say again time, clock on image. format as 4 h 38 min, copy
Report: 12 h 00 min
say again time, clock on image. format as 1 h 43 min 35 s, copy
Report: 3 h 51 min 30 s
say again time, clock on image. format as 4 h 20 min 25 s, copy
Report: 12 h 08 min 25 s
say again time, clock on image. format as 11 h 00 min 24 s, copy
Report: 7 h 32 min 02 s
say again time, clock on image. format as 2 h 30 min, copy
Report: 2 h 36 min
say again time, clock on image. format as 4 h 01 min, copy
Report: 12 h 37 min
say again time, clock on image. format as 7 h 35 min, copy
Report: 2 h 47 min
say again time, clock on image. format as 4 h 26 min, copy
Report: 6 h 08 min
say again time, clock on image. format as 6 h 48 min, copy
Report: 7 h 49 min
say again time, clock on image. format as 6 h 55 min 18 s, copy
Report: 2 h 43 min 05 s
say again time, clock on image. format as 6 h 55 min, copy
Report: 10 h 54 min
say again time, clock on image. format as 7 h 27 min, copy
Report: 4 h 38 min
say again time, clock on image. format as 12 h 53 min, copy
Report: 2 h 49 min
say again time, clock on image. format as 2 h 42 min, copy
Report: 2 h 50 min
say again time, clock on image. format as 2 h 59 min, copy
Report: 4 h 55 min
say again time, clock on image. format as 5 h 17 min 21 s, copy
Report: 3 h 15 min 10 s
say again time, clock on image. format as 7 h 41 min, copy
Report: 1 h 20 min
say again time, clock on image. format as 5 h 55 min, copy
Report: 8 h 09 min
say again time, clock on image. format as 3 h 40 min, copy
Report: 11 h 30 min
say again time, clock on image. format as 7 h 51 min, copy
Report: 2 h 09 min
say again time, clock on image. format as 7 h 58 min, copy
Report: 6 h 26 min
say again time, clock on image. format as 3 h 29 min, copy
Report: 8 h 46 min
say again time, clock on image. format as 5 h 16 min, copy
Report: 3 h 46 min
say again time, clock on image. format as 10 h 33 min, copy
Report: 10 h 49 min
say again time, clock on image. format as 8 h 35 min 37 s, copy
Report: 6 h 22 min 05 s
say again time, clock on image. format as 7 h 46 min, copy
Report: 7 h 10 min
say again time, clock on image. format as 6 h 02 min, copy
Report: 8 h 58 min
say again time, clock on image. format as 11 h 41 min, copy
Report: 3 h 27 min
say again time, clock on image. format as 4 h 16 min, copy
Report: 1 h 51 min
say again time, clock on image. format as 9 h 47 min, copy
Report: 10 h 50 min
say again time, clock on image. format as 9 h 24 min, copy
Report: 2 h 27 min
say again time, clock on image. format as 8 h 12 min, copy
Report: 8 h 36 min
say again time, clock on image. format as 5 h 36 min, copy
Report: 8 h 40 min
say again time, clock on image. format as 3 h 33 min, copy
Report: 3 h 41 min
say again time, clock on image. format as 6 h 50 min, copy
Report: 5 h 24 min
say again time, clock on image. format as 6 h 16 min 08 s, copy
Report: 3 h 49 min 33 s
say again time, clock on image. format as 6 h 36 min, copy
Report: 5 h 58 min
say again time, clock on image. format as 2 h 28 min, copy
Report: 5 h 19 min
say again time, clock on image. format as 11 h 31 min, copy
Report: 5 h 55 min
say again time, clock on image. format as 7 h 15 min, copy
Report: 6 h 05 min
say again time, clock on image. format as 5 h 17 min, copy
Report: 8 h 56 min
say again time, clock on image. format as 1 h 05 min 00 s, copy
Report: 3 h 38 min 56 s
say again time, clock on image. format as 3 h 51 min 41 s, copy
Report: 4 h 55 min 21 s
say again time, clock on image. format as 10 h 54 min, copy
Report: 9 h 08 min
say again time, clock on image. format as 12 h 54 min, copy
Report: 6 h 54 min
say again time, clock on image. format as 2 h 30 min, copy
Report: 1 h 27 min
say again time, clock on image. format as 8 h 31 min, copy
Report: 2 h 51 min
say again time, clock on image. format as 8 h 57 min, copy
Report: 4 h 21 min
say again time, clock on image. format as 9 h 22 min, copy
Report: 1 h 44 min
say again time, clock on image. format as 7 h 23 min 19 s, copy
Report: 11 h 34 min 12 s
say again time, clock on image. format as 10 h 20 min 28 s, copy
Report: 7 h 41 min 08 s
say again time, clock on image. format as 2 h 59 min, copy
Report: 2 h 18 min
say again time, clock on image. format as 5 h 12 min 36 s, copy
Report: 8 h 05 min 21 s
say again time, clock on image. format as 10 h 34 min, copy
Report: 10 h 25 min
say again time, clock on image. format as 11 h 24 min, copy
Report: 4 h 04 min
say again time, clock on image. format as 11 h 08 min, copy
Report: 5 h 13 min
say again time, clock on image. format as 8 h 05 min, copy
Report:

------

DIRECTIVE
Format all of the lines above as a numbered list, omitting any blank lines.

RESULT OF THE EXERCISE
1. say again time, clock on image. format as 4 h 38 min, copy
2. Report: 12 h 00 min
3. say again time, clock on image. format as 1 h 43 min 35 s, copy
4. Report: 3 h 51 min 30 s
5. say again time, clock on image. format as 4 h 20 min 25 s, copy
6. Report: 12 h 08 min 25 s
7. say again time, clock on image. format as 11 h 00 min 24 s, copy
8. Report: 7 h 32 min 02 s
9. say again time, clock on image. format as 2 h 30 min, copy
10. Report: 2 h 36 min
11. say again time, clock on image. format as 4 h 01 min, copy
12. Report: 12 h 37 min
13. say again time, clock on image. format as 7 h 35 min, copy
14. Report: 2 h 47 min
15. say again time, clock on image. format as 4 h 26 min, copy
16. Report: 6 h 08 min
17. say again time, clock on image. format as 6 h 48 min, copy
18. Report: 7 h 49 min
19. say again time, clock on image. format as 6 h 55 min 18 s, copy
20. Report: 2 h 43 min 05 s
21. say again time, clock on image. format as 6 h 55 min, copy
22. Report: 10 h 54 min
23. say again time, clock on image. format as 7 h 27 min, copy
24. Report: 4 h 38 min
25. say again time, clock on image. format as 12 h 53 min, copy
26. Report: 2 h 49 min
27. say again time, clock on image. format as 2 h 42 min, copy
28. Report: 2 h 50 min
29. say again time, clock on image. format as 2 h 59 min, copy
30. Report: 4 h 55 min
31. say again time, clock on image. format as 5 h 17 min 21 s, copy
32. Report: 3 h 15 min 10 s
33. say again time, clock on image. format as 7 h 41 min, copy
34. Report: 1 h 20 min
35. say again time, clock on image. format as 5 h 55 min, copy
36. Report: 8 h 09 min
37. say again time, clock on image. format as 3 h 40 min, copy
38. Report: 11 h 30 min
39. say again time, clock on image. format as 7 h 51 min, copy
40. Report: 2 h 09 min
41. say again time, clock on image. format as 7 h 58 min, copy
42. Report: 6 h 26 min
43. say again time, clock on image. format as 3 h 29 min, copy
44. Report: 8 h 46 min
45. say again time, clock on image. format as 5 h 16 min, copy
46. Report: 3 h 46 min
47. say again time, clock on image. format as 10 h 33 min, copy
48. Report: 10 h 49 min
49. say again time, clock on image. format as 8 h 35 min 37 s, copy
50. Report: 6 h 22 min 05 s
51. say again time, clock on image. format as 7 h 46 min, copy
52. Report: 7 h 10 min
53. say again time, clock on image. format as 6 h 02 min, copy
54. Report: 8 h 58 min
55. say again time, clock on image. format as 11 h 41 min, copy
56. Report: 3 h 27 min
57. say again time, clock on image. format as 4 h 16 min, copy
58. Report: 1 h 51 min
59. say again time, clock on image. format as 9 h 47 min, copy
60. Report: 10 h 50 min
61. say again time, clock on image. format as 9 h 24 min, copy
62. Report: 2 h 27 min
63. say again time, clock on image. format as 8 h 12 min, copy
64. Report: 8 h 36 min
65. say again time, clock on image. format as 5 h 36 min, copy
66. Report: 8 h 40 min
67. say again time, clock on image. format as 3 h 33 min, copy
68. Report: 3 h 41 min
69. say again time, clock on image. format as 6 h 50 min, copy
70. Report: 5 h 24 min
71. say again time, clock on image. format as 6 h 16 min 08 s, copy
72. Report: 3 h 49 min 33 s
73. say again time, clock on image. format as 6 h 36 min, copy
74. Report: 5 h 58 min
75. say again time, clock on image. format as 2 h 28 min, copy
76. Report: 5 h 19 min
77. say again time, clock on image. format as 11 h 31 min, copy
78. Report: 5 h 55 min
79. say again time, clock on image. format as 7 h 15 min, copy
80. Report: 6 h 05 min
81. say again time, clock on image. format as 5 h 17 min, copy
82. Report: 8 h 56 min
83. say again time, clock on image. format as 1 h 05 min 00 s, copy
84. Report: 3 h 38 min 56 s
85. say again time, clock on image. format as 3 h 51 min 41 s, copy
86. Report: 4 h 55 min 21 s
87. say again time, clock on image. format as 10 h 54 min, copy
88. Report: 9 h 08 min
89. say again time, clock on image. format as 12 h 54 min, copy
90. Report: 6 h 54 min
91. say again time, clock on image. format as 2 h 30 min, copy
92. Report: 1 h 27 min
93. say again time, clock on image. format as 8 h 31 min, copy
94. Report: 2 h 51 min
95. say again time, clock on image. format as 8 h 57 min, copy
96. Report: 4 h 21 min
97. say again time, clock on image. format as 9 h 22 min, copy
98. Report: 1 h 44 min
99. say again time, clock on image. format as 7 h 23 min 19 s, copy
100. Report: 11 h 34 min 12 s
101. say again time, clock on image. format as 10 h 20 min 28 s, copy
102. Report: 7 h 41 min 08 s
103. say again time, clock on image. format as 2 h 59 min, copy
104. Report: 2 h 18 min
105. say again time, clock on image. format as 5 h 12 min 36 s, copy
106. Report: 8 h 05 min 21 s
107. say again time, clock on image. format as 10 h 34 min, copy
108. Report: 10 h 25 min
109. say again time, clock on image. format as 11 h 24 min, copy
110. Report: 4 h 04 min
111. say again time, clock on image. format as 11 h 08 min, copy
112. Report: 5 h 13 min
113. say again time, clock on image. format as 8 h 05 min, copy
114. Report:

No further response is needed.